Problem to solve ▸ Check the records below line by line for the string "Verschleiß". Give the number of lines that contain it and nothing else.

--- START ---

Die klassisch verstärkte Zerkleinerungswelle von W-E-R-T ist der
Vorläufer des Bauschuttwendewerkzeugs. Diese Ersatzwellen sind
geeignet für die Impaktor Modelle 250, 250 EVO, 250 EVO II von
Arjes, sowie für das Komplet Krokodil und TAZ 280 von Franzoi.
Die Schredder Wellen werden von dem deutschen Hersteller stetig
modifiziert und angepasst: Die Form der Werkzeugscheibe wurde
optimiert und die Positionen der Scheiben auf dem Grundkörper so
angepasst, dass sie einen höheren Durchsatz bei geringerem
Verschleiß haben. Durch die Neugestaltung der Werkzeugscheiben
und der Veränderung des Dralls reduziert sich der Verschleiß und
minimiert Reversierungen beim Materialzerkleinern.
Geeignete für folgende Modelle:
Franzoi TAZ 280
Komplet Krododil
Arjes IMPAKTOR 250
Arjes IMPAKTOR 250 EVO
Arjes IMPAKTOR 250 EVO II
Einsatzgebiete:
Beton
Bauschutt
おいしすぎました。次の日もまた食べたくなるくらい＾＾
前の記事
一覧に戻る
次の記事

--- END ---

Task answer ▸ 2